■ **Aim of the task**: Give the entries again, precisely as they were written.

╔══

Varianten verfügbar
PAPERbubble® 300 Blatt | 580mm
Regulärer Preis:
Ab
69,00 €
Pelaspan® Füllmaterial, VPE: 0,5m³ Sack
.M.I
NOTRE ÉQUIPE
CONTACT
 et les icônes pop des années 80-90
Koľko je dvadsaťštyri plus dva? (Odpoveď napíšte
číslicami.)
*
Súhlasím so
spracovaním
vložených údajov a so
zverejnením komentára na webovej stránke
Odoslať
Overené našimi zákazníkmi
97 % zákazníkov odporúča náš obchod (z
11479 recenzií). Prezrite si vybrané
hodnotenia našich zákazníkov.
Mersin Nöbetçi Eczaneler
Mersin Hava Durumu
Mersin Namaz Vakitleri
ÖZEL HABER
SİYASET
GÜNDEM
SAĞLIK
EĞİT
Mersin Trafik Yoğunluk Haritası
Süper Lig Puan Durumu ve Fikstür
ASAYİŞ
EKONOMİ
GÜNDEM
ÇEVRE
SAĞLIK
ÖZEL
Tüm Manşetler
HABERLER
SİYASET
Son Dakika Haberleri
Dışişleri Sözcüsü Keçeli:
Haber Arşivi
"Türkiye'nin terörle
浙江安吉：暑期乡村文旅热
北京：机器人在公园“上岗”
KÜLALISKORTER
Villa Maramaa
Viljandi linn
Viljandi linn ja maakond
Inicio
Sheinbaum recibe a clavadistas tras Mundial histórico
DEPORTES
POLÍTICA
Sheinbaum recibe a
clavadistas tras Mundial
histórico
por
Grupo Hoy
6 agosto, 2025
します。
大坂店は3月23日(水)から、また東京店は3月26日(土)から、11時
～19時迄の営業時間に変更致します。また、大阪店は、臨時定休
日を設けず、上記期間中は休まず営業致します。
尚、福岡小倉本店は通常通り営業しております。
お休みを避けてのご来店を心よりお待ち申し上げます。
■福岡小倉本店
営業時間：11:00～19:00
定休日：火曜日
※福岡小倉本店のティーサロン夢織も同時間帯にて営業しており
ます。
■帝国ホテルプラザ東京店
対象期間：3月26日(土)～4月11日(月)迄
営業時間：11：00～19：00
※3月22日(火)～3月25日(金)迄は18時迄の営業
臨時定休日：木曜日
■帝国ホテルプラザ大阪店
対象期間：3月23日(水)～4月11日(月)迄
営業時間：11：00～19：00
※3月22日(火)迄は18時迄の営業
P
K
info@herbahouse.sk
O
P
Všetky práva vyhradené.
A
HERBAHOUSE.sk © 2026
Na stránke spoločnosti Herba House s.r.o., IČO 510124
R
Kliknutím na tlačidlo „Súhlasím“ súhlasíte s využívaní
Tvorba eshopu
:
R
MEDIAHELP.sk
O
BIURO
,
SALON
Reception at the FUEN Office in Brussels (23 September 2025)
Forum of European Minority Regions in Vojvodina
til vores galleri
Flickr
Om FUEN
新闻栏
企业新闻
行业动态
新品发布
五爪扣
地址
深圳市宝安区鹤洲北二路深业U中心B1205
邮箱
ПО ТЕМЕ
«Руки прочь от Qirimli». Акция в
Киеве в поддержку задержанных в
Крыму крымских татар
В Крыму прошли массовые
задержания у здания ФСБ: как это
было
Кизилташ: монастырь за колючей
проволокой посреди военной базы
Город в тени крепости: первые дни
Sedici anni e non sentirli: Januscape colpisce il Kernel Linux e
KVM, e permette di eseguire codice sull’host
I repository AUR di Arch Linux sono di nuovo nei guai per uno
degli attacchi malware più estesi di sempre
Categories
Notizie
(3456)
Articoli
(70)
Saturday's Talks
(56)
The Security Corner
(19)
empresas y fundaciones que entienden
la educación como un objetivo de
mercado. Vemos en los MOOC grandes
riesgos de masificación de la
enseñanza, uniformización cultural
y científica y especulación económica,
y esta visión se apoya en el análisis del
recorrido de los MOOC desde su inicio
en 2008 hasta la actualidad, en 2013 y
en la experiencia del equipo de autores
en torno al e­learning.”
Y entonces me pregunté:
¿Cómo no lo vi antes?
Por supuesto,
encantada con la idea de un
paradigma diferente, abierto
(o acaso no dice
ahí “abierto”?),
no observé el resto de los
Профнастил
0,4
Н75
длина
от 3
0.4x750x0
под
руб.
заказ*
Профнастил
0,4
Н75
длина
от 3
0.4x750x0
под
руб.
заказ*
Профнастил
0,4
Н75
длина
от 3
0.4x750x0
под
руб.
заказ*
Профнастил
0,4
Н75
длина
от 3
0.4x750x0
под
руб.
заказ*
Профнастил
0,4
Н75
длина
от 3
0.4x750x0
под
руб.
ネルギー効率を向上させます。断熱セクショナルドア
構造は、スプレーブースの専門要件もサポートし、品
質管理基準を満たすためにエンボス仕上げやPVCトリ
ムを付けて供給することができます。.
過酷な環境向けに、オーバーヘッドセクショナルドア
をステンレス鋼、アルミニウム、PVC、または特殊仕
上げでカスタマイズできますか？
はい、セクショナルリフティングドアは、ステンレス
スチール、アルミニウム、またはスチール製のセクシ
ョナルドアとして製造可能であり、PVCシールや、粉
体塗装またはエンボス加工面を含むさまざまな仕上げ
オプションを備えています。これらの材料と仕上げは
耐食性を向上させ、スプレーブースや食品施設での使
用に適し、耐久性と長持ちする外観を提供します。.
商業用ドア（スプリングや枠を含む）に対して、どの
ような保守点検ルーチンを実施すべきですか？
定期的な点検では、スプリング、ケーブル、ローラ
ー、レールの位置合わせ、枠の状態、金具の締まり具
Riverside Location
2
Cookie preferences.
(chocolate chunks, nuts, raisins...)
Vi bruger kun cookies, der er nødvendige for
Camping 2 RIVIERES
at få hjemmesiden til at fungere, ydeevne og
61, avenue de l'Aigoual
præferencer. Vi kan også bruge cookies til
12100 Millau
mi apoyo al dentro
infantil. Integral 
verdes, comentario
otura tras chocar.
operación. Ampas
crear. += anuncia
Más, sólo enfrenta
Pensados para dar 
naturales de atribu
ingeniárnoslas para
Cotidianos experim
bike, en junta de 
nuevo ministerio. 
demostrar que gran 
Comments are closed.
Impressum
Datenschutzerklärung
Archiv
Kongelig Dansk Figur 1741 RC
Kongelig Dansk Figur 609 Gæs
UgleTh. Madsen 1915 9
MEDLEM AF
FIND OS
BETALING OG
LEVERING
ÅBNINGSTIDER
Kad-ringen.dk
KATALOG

╚══

■ **Solution below**:
Varianten verfügbar
PAPERbubble® 300 Blatt | 580mm
Regulärer Preis:
Ab
69,00 €
Pelaspan® Füllmaterial, VPE: 0,5m³ Sack
.M.I
NOTRE ÉQUIPE
CONTACT
 et les icônes pop des années 80-90
Koľko je dvadsaťštyri plus dva? (Odpoveď napíšte
číslicami.)
*
Súhlasím so
spracovaním
vložených údajov a so
zverejnením komentára na webovej stránke
Odoslať
Overené našimi zákazníkmi
97 % zákazníkov odporúča náš obchod (z
11479 recenzií). Prezrite si vybrané
hodnotenia našich zákazníkov.
Mersin Nöbetçi Eczaneler
Mersin Hava Durumu
Mersin Namaz Vakitleri
ÖZEL HABER
SİYASET
GÜNDEM
SAĞLIK
EĞİT
Mersin Trafik Yoğunluk Haritası
Süper Lig Puan Durumu ve Fikstür
ASAYİŞ
EKONOMİ
GÜNDEM
ÇEVRE
SAĞLIK
ÖZEL
Tüm Manşetler
HABERLER
SİYASET
Son Dakika Haberleri
Dışişleri Sözcüsü Keçeli:
Haber Arşivi
"Türkiye'nin terörle
浙江安吉：暑期乡村文旅热
北京：机器人在公园“上岗”
KÜLALISKORTER
Villa Maramaa
Viljandi linn
Viljandi linn ja maakond
Inicio
Sheinbaum recibe a clavadistas tras Mundial histórico
DEPORTES
POLÍTICA
Sheinbaum recibe a
clavadistas tras Mundial
histórico
por
Grupo Hoy
6 agosto, 2025
します。
大坂店は3月23日(水)から、また東京店は3月26日(土)から、11時
～19時迄の営業時間に変更致します。また、大阪店は、臨時定休
日を設けず、上記期間中は休まず営業致します。
尚、福岡小倉本店は通常通り営業しております。
お休みを避けてのご来店を心よりお待ち申し上げます。
■福岡小倉本店
営業時間：11:00～19:00
定休日：火曜日
※福岡小倉本店のティーサロン夢織も同時間帯にて営業しており
ます。
■帝国ホテルプラザ東京店
対象期間：3月26日(土)～4月11日(月)迄
営業時間：11：00～19：00
※3月22日(火)～3月25日(金)迄は18時迄の営業
臨時定休日：木曜日
■帝国ホテルプラザ大阪店
対象期間：3月23日(水)～4月11日(月)迄
営業時間：11：00～19：00
※3月22日(火)迄は18時迄の営業
P
K
info@herbahouse.sk
O
P
Všetky práva vyhradené.
A
HERBAHOUSE.sk © 2026
Na stránke spoločnosti Herba House s.r.o., IČO 510124
R
Kliknutím na tlačidlo „Súhlasím“ súhlasíte s využívaní
Tvorba eshopu
:
R
MEDIAHELP.sk
O
BIURO
,
SALON
Reception at the FUEN Office in Brussels (23 September 2025)
Forum of European Minority Regions in Vojvodina
til vores galleri
Flickr
Om FUEN
新闻栏
企业新闻
行业动态
新品发布
五爪扣
地址
深圳市宝安区鹤洲北二路深业U中心B1205
邮箱
ПО ТЕМЕ
«Руки прочь от Qirimli». Акция в
Киеве в поддержку задержанных в
Крыму крымских татар
В Крыму прошли массовые
задержания у здания ФСБ: как это
было
Кизилташ: монастырь за колючей
проволокой посреди военной базы
Город в тени крепости: первые дни
Sedici anni e non sentirli: Januscape colpisce il Kernel Linux e
KVM, e permette di eseguire codice sull’host
I repository AUR di Arch Linux sono di nuovo nei guai per uno
degli attacchi malware più estesi di sempre
Categories
Notizie
(3456)
Articoli
(70)
Saturday's Talks
(56)
The Security Corner
(19)
empresas y fundaciones que entienden
la educación como un objetivo de
mercado. Vemos en los MOOC grandes
riesgos de masificación de la
enseñanza, uniformización cultural
y científica y especulación económica,
y esta visión se apoya en el análisis del
recorrido de los MOOC desde su inicio
en 2008 hasta la actualidad, en 2013 y
en la experiencia del equipo de autores
en torno al e­learning.”
Y entonces me pregunté:
¿Cómo no lo vi antes?
Por supuesto,
encantada con la idea de un
paradigma diferente, abierto
(o acaso no dice
ahí “abierto”?),
no observé el resto de los
Профнастил
0,4
Н75
длина
от 3
0.4x750x0
под
руб.
заказ*
Профнастил
0,4
Н75
длина
от 3
0.4x750x0
под
руб.
заказ*
Профнастил
0,4
Н75
длина
от 3
0.4x750x0
под
руб.
заказ*
Профнастил
0,4
Н75
длина
от 3
0.4x750x0
под
руб.
заказ*
Профнастил
0,4
Н75
длина
от 3
0.4x750x0
под
руб.
ネルギー効率を向上させます。断熱セクショナルドア
構造は、スプレーブースの専門要件もサポートし、品
質管理基準を満たすためにエンボス仕上げやPVCトリ
ムを付けて供給することができます。.
過酷な環境向けに、オーバーヘッドセクショナルドア
をステンレス鋼、アルミニウム、PVC、または特殊仕
上げでカスタマイズできますか？
はい、セクショナルリフティングドアは、ステンレス
スチール、アルミニウム、またはスチール製のセクシ
ョナルドアとして製造可能であり、PVCシールや、粉
体塗装またはエンボス加工面を含むさまざまな仕上げ
オプションを備えています。これらの材料と仕上げは
耐食性を向上させ、スプレーブースや食品施設での使
用に適し、耐久性と長持ちする外観を提供します。.
商業用ドア（スプリングや枠を含む）に対して、どの
ような保守点検ルーチンを実施すべきですか？
定期的な点検では、スプリング、ケーブル、ローラ
ー、レールの位置合わせ、枠の状態、金具の締まり具
Riverside Location
2
Cookie preferences.
(chocolate chunks, nuts, raisins...)
Vi bruger kun cookies, der er nødvendige for
Camping 2 RIVIERES
at få hjemmesiden til at fungere, ydeevne og
61, avenue de l'Aigoual
præferencer. Vi kan også bruge cookies til
12100 Millau
mi apoyo al dentro
infantil. Integral 
verdes, comentario
otura tras chocar.
operación. Ampas
crear. += anuncia
Más, sólo enfrenta
Pensados para dar 
naturales de atribu
ingeniárnoslas para
Cotidianos experim
bike, en junta de 
nuevo ministerio. 
demostrar que gran 
Comments are closed.
Impressum
Datenschutzerklärung
Archiv
Kongelig Dansk Figur 1741 RC
Kongelig Dansk Figur 609 Gæs
UgleTh. Madsen 1915 9
MEDLEM AF
FIND OS
BETALING OG
LEVERING
ÅBNINGSTIDER
Kad-ringen.dk
KATALOG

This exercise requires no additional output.